Но это была, так сказать, генеральная линия, поскольку носитель меча умел ненавидеть и не прощал обид. В этом Конан Варвар был непохож на Кима Кононова, и мысленный контакт между ними, более тесный, чем дозволяется у автора с его героем, что-то менял в характере Кима, чего-то добавлял ему. Жестокости? Стремления мстить? Свободы в выборе способов мести? Возможно. Во всяком случае, сейчас Ким размышлял о Дашином супруге с холодной злобой, и чудилось ему, что он, вцепившись в горло ненавистного, давит и давит, и слушает жалкие хрипы, и смотрит в тускнеющие глаза.

Он вздрогнул и разжал сведенные судорогой пальцы. Даша спала. Щеки ее порозовели, и дыхание было ровным.

«Хочешь, чтобы она забыла? – спросил Трикси. – Мой инклин избавит ее от тягостных воспоминаний.

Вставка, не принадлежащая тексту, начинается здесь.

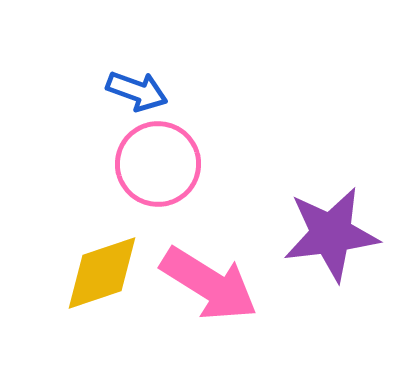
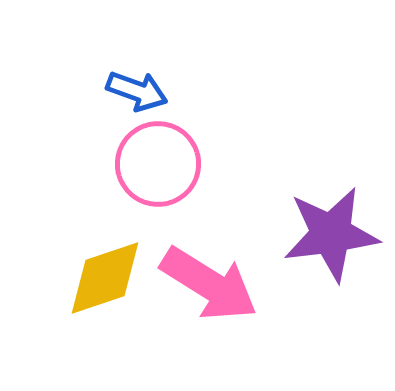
yellow diamond: moved 3 px right, 5 px down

Несложная операция».

– Нет.

«Но ты же сказал: пусть забудет!»

– Я погорячился. Все, что было с ней, плохое и хорошее – ее и не подлежит изъятию. Достаточно, если инклин ее успокоит.

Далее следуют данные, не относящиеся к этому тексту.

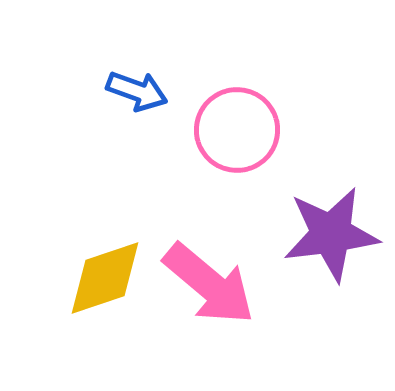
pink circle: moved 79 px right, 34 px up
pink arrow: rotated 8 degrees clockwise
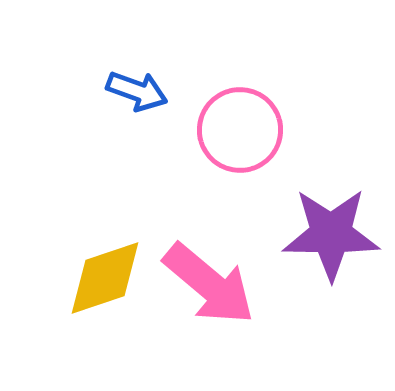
pink circle: moved 3 px right
purple star: rotated 8 degrees clockwise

Хлопнула дверь. Ким поднялся, вышел в прихожую, взял у Марины поднос с тарелками.

– Спасибо, поилица-кормилица.

– А Дарья Романовна где?

– Дремлет.

Марина не без лукавства подмигнула Киму:

– Это вы ее так утомили? Ну, пусть отдохнет. Через пару часов открываем.

Бар работал с десяти до четырех, и в это время публика в нем пробавлялась пивом с солеными орешками, шампанским, кофе и мороженым. Затем, после часового перерыва, приходил шеф-повар Гриша, и начинали собираться клиенты посолиднее, из Дома журналистов и городской библиотеки, Британского совета по культурным связям и прочих лежавших окрест заведений. Эти ели шашлыки, бифштексы, котлеты по-киевски, пили виски и коньяк и наделяли официантов чаевыми. Поэтому считалось, что «Конан» по-настоящему открывается с пяти.

Прикрыв за Мариной дверь и переправив поднос на кухню, Ким вернулся к Даше и сел на диванчик. Через минуту веки ее дрогнули, и он догадался, что Даша смотрит на него – так, как умеют смотреть лишь женщины, через ресницы, почти не открывая глаз. Лицо ее было спокойным.

– Я уснула?

– Да. А я стерегу твой сон и размышляю.

– О чем?

– О твоей сопернице. – Глаза Даши распахнулись, и Ким торопливо пояснил: – Сопернице из Хайбории. Там ты фея и колдунья, но есть еще другая девушка с видами на Конана. Так, понимаешь, издатель распорядился.

Даша села, протянула руки и ухватила Кима за уши.

– Издатель не издатель, а я не потерплю соперниц!

– Придется ее убить, – со вздохом промолвил Ким. – А жаль! Совсем неплохая девушка, хоть и блондинка.

– Придется, – подтвердила Дарья. Потом призадумалась и сказала: – Ты уж ее не мучай, милый, не терзай. Мы, девушки, любим умирать красиво.

* * *

К семи бар начал заполняться. У столиков при входе расселась компания журналистов и телевизионщиков; там шумно отмечали выход в свет какой-то новой передачи, «Все до лампочки» или «От фонаря». Ближе к стойке лакомились эклерами дамы из Британского совета, по временам оглашая воздух птичьими вскриками – «Вандефул!.. Магнифишн!.. Найс айдиа!» Столик под самым окном заняли две упакованные в джинсу девицы, по виду – лесбиянки; шептались, хихикали, пили коньяк и гладили друг друга ниже пояса. За ними деловито трудились над бифштексами шестеро молодых людей, напоминавших команду борцов с Кавказа: все с большими сумками, черноволосые, плечистые и как бы на одно лицо – глазки маленькие, челюсти квадратные. При них был мужчина постарше, видимо, тренер, непохожий на кавказца; выглядел он начальственно и озирался по сторонам с высокомерной миной. Иногда Кононов ловил его холодный взгляд; глаза у мужчины были серые, мрачные, непроницаемые. Может, и не тренер вовсе, а из породы сероглазиков? Искусствовед-астрофизик, только в штатском?